- [EXERCISE REQUIREMENTS]: Going line by line through the material below, tally those that contain the word "Mental" and give the count by itself.
Top of EXCERPTED RECORDS
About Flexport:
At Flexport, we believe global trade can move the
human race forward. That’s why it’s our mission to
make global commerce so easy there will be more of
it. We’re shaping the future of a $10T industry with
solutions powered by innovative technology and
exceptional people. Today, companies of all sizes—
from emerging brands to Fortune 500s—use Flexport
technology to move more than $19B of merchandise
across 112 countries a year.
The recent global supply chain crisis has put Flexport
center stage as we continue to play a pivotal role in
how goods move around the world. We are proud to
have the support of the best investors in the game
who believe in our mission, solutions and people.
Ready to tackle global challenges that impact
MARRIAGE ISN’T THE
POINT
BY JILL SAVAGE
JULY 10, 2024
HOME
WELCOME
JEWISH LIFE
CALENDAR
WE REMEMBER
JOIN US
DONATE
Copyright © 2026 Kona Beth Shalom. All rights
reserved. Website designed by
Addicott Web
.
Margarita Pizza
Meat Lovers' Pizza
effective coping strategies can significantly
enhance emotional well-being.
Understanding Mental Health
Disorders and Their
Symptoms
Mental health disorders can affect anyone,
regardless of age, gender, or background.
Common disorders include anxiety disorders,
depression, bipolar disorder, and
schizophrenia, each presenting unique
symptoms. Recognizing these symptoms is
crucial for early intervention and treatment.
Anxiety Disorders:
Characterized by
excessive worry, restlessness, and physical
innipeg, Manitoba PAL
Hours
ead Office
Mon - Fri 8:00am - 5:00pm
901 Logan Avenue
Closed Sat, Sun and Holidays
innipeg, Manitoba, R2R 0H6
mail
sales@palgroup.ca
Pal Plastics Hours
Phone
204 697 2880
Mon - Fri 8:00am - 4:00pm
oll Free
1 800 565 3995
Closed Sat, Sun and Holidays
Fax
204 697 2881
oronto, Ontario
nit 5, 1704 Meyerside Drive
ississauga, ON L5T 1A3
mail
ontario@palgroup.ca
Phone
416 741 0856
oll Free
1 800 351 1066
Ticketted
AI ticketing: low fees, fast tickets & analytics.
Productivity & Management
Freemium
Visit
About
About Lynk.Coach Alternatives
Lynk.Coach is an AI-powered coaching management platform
Bottom of EXCERPTED RECORDS
- [ANSWER TO THIS EXERCISE]: 2